Föllmer Bernhard, Williams Michelle C, Dey Damini, Arbab-Zadeh Armin, Maurovich-Horvat Pál, Volleberg Rick H J A, Rueckert Daniel, Schnabel Julia A, Newby David E, Dweck Marc R, Guagliumi Giulio, Falk Volkmar, Vázquez Mézquita Aldo J, Biavati Federico, Išgum Ivana, Dewey Marc
Department of Radiology, Charité - Universitätsmedizin Berlin, Berlin, Germany.
Centre for Cardiovascular Science, University of Edinburgh, Edinburgh, UK.
Nat Rev Cardiol. 2024 Jan;21(1):51-64. doi: 10.1038/s41569-023-00900-3. Epub 2023 Jul 18.

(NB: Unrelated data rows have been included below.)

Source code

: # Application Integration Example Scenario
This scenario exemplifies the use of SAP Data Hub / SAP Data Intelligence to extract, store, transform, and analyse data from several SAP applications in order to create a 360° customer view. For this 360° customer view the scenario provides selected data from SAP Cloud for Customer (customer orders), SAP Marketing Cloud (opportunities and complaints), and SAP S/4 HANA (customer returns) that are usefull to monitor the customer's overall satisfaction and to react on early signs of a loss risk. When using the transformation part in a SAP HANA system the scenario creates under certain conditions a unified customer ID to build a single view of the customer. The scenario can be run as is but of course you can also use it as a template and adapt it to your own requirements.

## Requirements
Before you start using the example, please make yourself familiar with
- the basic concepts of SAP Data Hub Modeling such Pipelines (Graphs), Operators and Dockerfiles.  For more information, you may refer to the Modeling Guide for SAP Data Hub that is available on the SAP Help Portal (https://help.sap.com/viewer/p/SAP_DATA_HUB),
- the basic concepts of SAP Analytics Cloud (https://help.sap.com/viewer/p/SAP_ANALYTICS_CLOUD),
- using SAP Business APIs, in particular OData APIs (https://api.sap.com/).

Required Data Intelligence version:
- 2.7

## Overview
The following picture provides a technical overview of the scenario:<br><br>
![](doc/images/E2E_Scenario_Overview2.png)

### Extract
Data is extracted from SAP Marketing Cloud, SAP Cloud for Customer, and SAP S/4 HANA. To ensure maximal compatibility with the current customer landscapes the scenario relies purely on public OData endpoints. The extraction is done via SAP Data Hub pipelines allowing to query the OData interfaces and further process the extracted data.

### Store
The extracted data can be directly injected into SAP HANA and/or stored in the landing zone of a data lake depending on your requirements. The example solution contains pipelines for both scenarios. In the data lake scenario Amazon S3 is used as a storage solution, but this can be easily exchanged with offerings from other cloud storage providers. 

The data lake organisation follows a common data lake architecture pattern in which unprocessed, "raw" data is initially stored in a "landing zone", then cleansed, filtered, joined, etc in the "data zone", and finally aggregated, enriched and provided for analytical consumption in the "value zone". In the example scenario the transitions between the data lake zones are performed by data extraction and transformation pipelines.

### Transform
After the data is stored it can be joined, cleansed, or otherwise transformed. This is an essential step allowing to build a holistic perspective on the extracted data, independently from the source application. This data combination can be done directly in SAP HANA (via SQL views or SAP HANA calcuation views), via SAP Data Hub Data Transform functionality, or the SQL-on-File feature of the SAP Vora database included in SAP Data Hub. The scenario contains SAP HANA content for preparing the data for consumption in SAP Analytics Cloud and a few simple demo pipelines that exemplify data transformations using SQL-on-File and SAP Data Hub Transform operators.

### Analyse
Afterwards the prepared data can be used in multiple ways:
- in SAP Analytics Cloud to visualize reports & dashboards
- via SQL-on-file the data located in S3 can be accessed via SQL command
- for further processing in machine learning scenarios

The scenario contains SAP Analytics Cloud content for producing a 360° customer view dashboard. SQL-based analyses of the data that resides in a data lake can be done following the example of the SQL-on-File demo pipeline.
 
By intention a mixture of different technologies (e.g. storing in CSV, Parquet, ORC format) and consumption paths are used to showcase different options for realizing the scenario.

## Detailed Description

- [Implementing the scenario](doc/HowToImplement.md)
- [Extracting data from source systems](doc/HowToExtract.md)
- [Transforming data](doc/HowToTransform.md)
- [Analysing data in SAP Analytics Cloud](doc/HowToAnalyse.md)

Artificial intelligence (AI) is likely to revolutionize the way medical images are analysed and has the potential to improve the identification and analysis of vulnerable or high-risk atherosclerotic plaques in coronary arteries, leading to advances in the treatment of coronary artery disease. However, coronary plaque analysis is challenging owing to cardiac and respiratory motion, as well as the small size of cardiovascular structures. Moreover, the analysis of coronary imaging data is time-consuming, can be performed only by clinicians with dedicated cardiovascular imaging training, and is subject to considerable interreader and intrareader variability. AI has the potential to improve the assessment of images of vulnerable plaque in coronary arteries, but requires robust development, testing and validation. Combining human expertise with AI might facilitate the reliable and valid interpretation of images obtained using CT, MRI, PET, intravascular ultrasonography and optical coherence tomography. In this Roadmap, we review existing evidence on the application of AI to the imaging of vulnerable plaque in coronary arteries and provide consensus recommendations developed by an interdisciplinary group of experts on AI and non-invasive and invasive coronary imaging. We also outline future requirements of AI technology to address bias, uncertainty, explainability and generalizability, which are all essential for the acceptance of AI and its clinical utility in handling the anticipated growing volume of coronary imaging procedures.
人工智能(AI)很可能会彻底改变医学图像的分析方式,并有潜力改善冠状动脉中易损或高危动脉粥样硬化斑块的识别与分析,推动冠状动脉疾病治疗取得进展。然而,由于心脏和呼吸运动以及心血管结构尺寸较小,冠状动脉斑块分析具有挑战性。此外,冠状动脉成像数据的分析耗时,只有经过专门心血管成像培训的临床医生才能进行,并且在不同阅片者和同一阅片者之间存在相当大的变异性。人工智能有潜力改善对冠状动脉易损斑块图像的评估,但需要进行强有力的开发、测试和验证。将人类专业知识与人工智能相结合,可能有助于对使用CT、MRI、PET、血管内超声和光学相干断层扫描获得的图像进行可靠且有效的解读。在本路线图中,我们回顾了关于人工智能应用于冠状动脉易损斑块成像的现有证据,并提供了由人工智能以及无创和有创冠状动脉成像领域的跨学科专家小组制定的共识建议。我们还概述了人工智能技术在解决偏差、不确定性、可解释性和通用性方面的未来要求,这些对于人工智能的接受及其在处理预期不断增加的冠状动脉成像程序中的临床效用至关重要。